_Work item_. Could you resume the news briefs on SuperRare's NFT gallery and Good Energy's climate work, carrying on after their last sentence?

SuperRare’s gallery demystifies NFT art
US – Validating the growing influence and community that surrounds digital art, NFT marketplace SuperRare is hosting a three-month phygital gallery in New York, featuring a rotating schedule of curated NFT artwork exhibitions and programmes.
Central to the SuperRare Gallery opening is making NFT artworks more accessible to the wider public, helping to demystify what is an often misunderstood yet fast-growing sector, while also helping to drive in-person connections and conversations among the NFT art community and its collectors. Five exhibitions will take place over the three months featuring artists from diverse backgrounds, with the debut exhibition on the theme of Visions from Remembered Futures showcasing 15 digital artists exploring science fiction and futurism, including Dangiuz, Blake Kathryn and Mari.k.
By bringing digital artworks to the masses in this way, SuperRare is embracing the rise of Crypto-and-Mortar spaces, bridging the gap between online and offline worlds, creators and customers and giving physical depth – and clarity – to Web3 experiences.
Strategic opportunity
Digital platforms and brands can use physical spaces to help make new innovations and tech-led concepts easier for the public to understand
Good Energy brings climate narratives to cinema
Los Angeles – Non-profit climate consultancy Good Energy is bringing the climate crisis into scripted television and film. Its open-source online resource, The Playbook, aims to give screenwriters, industry executives, performers and creatives the tools they need to incorporate climate change into television and film.

_Material provided_.
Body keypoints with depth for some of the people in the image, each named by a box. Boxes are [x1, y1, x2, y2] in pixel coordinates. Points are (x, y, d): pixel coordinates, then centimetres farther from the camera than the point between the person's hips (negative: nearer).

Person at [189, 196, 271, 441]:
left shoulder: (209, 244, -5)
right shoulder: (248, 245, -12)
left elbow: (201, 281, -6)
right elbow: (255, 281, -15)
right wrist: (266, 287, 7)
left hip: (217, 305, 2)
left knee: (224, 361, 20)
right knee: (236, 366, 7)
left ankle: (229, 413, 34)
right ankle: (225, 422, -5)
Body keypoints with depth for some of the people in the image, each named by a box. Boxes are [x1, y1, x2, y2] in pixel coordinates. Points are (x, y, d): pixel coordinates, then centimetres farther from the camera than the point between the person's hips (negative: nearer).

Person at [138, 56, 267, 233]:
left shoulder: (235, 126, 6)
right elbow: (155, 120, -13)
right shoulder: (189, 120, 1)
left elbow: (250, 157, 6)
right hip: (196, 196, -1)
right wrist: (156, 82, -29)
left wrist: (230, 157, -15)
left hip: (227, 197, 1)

_Result_.
The Playbook provides a variety of raw material for screenwriters, ranging from climate psychology, solutions and the latest science to compelling portraits of characters on the front lines of the climate catastrophe and unusual climate consequences like scorpion attacks and blood snow, to give screenwriters a larger range of possibilities of how climate change might appear on screen.
Rather than encouraging narratives driven by disaster, the aim is for screenwriting to incorporate climate futures subtly into plot lines. ‘In real life, climate change is all around us, so if your story takes place today or in the near future, climate is already a part of the world of your story and characters’ lives,’ says Anna Jane Joyner, founder of Good Energy.
This tool builds on the Climate Newsrooms we saw enter legacy newspapers and media outlets, instead applying the same environmental considerations to an industry that has long ignored them – film and tv.
Strategic opportunity
Companies can take inspiration from Good Energy to create interactive sustainability microsites and platforms that help visualise what the future of the climate emergency will look like
Snapchat’s latest AR lenses are wellbeing tools
US – With a focus on accessibility and understanding the impact of digitalisation on our lives, Snap Inc’s augmented reality (AR) innovation lab Ghost is working with design studio Modem to show how AR can be used to improve posture and breathing techniques.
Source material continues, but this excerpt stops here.